Questions for the teacher
Created | Updated Mar 8, 2004
It's hard to really make the transition from reality to a school interior. It had taken me years to learn how not to act like a student. At this late date, I even manage to avoid feeling like a teacher, although I am older than the Principal.
When I wander hence to speak to the child's teachers in their own bailiwick, I am often amazed at the number of them who do not know what this word means. Then I go home and marvel at how people who are supposed to be teaching my child believe that if I think I can do it better, then I probably should, while I believe that if they are going to wander out of a college with a teaching certificate, they should better be able to read the damned diploma before they try to teach my child how to read and write.
Of course, if I were capable of teaching my child, I would also most possumbly be capable of doing much better for myself in the real world... Nah, we won't go there. Home schooling is out of the question. My child deserves to suffer many more world views than mine. She needs to learn to be alone in a crowd just as I had to.
Anyway, the inability of some "teachers" to convey more than their own confusion is a source of amusement to me.
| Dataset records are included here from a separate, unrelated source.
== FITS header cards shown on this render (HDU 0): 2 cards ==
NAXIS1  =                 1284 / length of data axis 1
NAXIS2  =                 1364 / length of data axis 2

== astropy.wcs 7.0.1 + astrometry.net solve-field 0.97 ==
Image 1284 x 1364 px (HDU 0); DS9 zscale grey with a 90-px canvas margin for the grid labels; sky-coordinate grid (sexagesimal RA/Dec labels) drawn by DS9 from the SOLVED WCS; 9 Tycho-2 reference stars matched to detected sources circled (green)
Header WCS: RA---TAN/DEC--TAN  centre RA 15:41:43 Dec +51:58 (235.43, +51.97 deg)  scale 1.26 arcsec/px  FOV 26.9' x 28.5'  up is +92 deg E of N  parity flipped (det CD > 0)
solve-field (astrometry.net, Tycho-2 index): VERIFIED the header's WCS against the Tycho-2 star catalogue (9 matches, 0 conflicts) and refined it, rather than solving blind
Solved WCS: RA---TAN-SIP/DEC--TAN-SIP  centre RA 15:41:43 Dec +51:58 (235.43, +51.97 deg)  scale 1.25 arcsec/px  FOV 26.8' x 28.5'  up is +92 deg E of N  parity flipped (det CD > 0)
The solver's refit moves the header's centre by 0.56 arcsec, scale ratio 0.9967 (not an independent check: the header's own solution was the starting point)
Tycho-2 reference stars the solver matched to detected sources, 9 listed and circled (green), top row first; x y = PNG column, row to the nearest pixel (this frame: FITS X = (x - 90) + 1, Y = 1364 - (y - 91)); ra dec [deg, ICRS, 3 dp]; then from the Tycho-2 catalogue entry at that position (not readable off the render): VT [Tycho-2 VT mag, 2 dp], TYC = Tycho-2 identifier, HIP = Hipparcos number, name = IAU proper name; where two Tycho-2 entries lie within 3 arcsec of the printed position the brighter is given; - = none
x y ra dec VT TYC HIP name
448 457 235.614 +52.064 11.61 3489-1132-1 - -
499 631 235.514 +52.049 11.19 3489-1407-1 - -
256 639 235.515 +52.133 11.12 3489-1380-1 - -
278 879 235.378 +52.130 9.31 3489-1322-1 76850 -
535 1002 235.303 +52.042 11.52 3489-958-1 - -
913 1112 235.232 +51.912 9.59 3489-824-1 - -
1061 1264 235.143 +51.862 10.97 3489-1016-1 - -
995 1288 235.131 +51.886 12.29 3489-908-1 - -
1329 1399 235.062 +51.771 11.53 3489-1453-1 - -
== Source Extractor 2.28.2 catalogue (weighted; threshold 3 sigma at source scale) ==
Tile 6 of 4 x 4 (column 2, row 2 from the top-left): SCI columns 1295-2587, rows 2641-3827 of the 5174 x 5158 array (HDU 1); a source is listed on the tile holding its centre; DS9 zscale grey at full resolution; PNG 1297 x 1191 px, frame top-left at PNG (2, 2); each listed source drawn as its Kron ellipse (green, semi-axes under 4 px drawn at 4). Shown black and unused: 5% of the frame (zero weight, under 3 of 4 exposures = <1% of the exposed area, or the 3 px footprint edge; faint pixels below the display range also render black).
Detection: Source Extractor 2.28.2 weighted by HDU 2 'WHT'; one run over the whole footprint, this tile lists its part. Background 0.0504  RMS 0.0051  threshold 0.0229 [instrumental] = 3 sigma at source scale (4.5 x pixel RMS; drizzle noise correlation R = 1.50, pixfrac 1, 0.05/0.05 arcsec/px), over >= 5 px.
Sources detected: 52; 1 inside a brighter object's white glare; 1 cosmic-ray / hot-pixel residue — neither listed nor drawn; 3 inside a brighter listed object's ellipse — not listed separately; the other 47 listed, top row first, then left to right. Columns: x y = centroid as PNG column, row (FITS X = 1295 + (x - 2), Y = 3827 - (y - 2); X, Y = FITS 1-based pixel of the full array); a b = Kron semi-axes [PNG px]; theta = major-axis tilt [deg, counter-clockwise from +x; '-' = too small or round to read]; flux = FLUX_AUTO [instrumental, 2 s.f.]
This could also explain why so little is expected of many of the office functionaries at the school. Somebody has to be the clerk in a building full of people who can barely read and write... who are supposed to be teaching children to do the same... and probably are.
Herein lies the real quandary: how do I empathize with my child's, um, feelings about school (beyond it being a good place to get away from me), without skewing her viewpoint to the point that she selectively ignores or mentally ridicules her instructors?
I have been accused of "thinking too much". This strongly suggests to me that others are in the habit of rationing their thoughts so that they don't use their limited amount up... Which leads them on whom the "shoe fits" to suggest quite strongly that I suffer from "delusions of grandeur". I assure you, there is no suffering involved. That "shoe fits" quite comfortably.